According to the story, "malkilots" sold hundreds of $20 memory cards to gain an excellent reputation, then switch to selling expensive camera's that never arrived. And this was not an isolated instance:
John Morgan, a business professor at the University of California at Berkeley, said his research found that 526 eBay sellers posted more than 6,500 listings on the site during the second half of 2005 for low-priced or seemingly valueless items in an apparent bid to inflate their feedback reputations.
"Such a listing makes no economic sense unless the seller is trying to increase his feedback rating," he said.
Morgan and co-author Jennifer Brown found one vendor called "thelandseller" who posted 304 such listings -- offering to sell a riddle in return for a penny and positive feedback. Then, with his inflated rating, "thelandseller" went on to try selling several undeveloped pieces of property in the southern United States whose starting bid prices were in the thousands of dollars.

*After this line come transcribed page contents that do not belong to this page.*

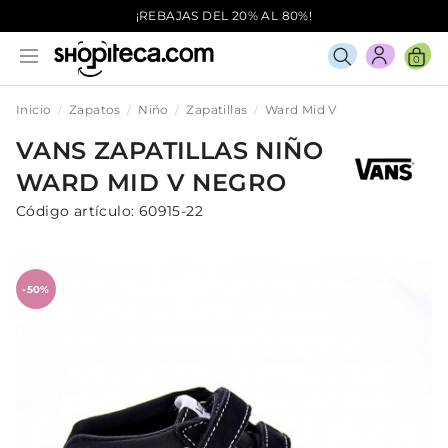
¡REBAJAS DEL 20% AL 80%!
0
Inicio
Zapatos
Niño
Zapatillas
Ward Mid V
VANS
ZAPATILLAS
NIÑO
WARD MID V
NEGRO
Código artículo:
60915-22
-50%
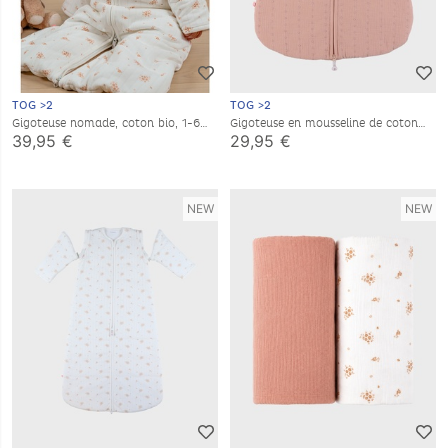
TOG >2
TOG >2
Gigoteuse nomade, coton bio, 1-6
Gigoteuse en mousseline de coton
mois
bio, 0-3 mois
39,95 €
29,95 €
NEW
NEW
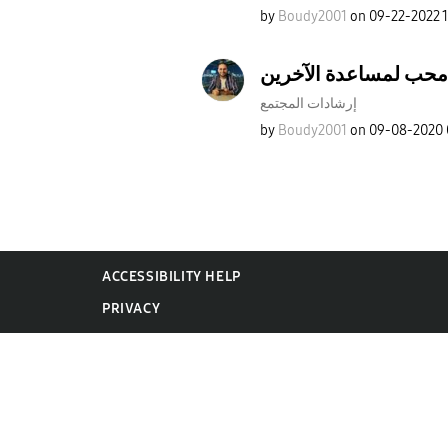
by
Boudy2001
on
‎09-22-2022
ين
إرشادات المجتمع
by
Boudy2001
on
‎09-08-2020
ACCESSIBILITY HELP
PRIVACY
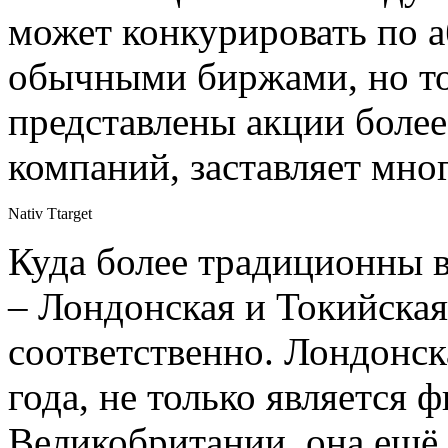
может конкурировать по 
обычными биржами, но тот
представлены акции более
компаний, заставляет мно
Nativ Ttarget
Куда более традиционны 
– Лондонская и Токийска
соответственно. Лондонск
года, не только является
Великобритании, она ещё 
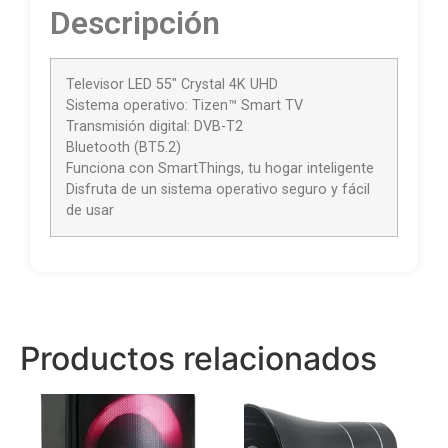
Descripción
Televisor LED 55″ Crystal 4K UHD
Sistema operativo: Tizen™ Smart TV
Transmisión digital: DVB-T2
Bluetooth (BT5.2)
Funciona con SmartThings, tu hogar inteligente
Disfruta de un sistema operativo seguro y fácil
de usar
Productos relacionados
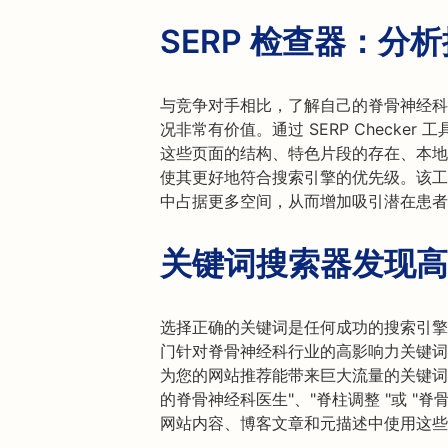
SERP 检查器：分
与竞争对手相比，了解自己的脊骨神经科
况非常有价值。通过 SERP Checker
这些页面的结构、特色片段的存在、本地包
使其更好地符合搜索引擎的优先级。该工具
中占据更多空间，从而增加吸引潜在患者
关键词搜索器发现高
选择正确的关键词是任何成功的搜索引擎
门针对脊骨神经科行业的高影响力关键词
为您的网站推荐能带来巨大流量的关键词
的脊骨神经科医生"、"脊柱调整 "或 "
网站内容、博客文章和元描述中使用这些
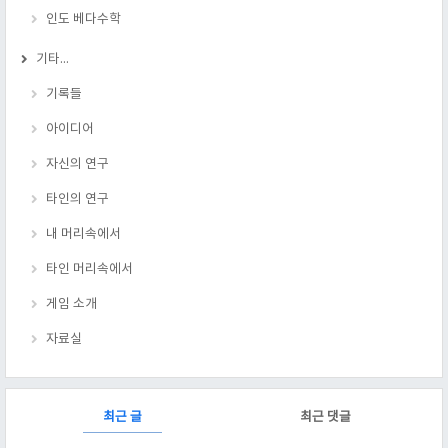
인도 베다수학
기타...
기록들
아이디어
자신의 연구
타인의 연구
내 머리속에서
타인 머리속에서
게임 소개
자료실
RECENTLY
최근 글
최근 댓글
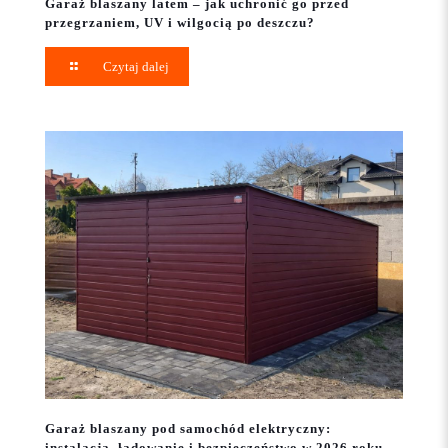
Garaż blaszany latem – jak uchronić go przed
przegrzaniem, UV i wilgocią po deszczu?
Czytaj dalej
Garaż blaszany pod samochód elektryczny:
instalacja, ładowanie i bezpieczeństwo w 2026 roku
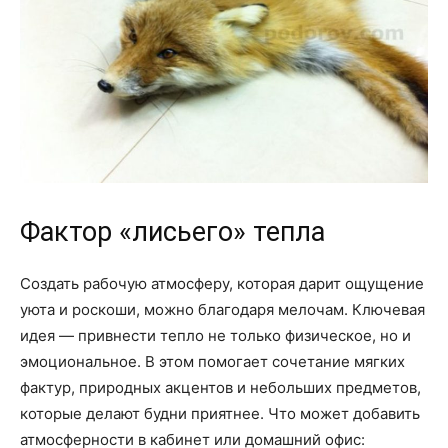
Фактор «лисьего» тепла
Создать рабочую атмосферу, которая дарит ощущение
уюта и роскоши, можно благодаря мелочам. Ключевая
идея — привнести тепло не только физическое, но и
эмоциональное. В этом помогает сочетание мягких
фактур, природных акцентов и небольших предметов,
которые делают будни приятнее. Что может добавить
атмосферности в кабинет или домашний офис:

With the amplifying power of advanced information and communications technology, a simple con can rake in a lot. And with "reputation systems" replacing face-to-face interactions, the game gets much more technical. It also creates new demand for "reputation protectors":
While sites like eBay and Amazon use ratings to help conduct commerce, a new start-up called Rapleaf is a general Web site devoted to tracking people's reputations and trustworthiness on and off the Internet. Auren Hoffman, Rapleaf's chief executive, said the site weaves together different types of information about individuals, making it more difficult for cheats to game his system. But he expects them to keep trying.
"Fraudsters get more sophisticated," he said. "It's always an arms race."
That should be a warning to others who are setting up on-line exchanges. For example, the Patent Office is already working on ways to protect the integrity of their pilot open patent review system (see earlier posting). I hope they build in a strong reputation checking system. With the stakes in patent claims growing higher, the incentives to con the system will only increase.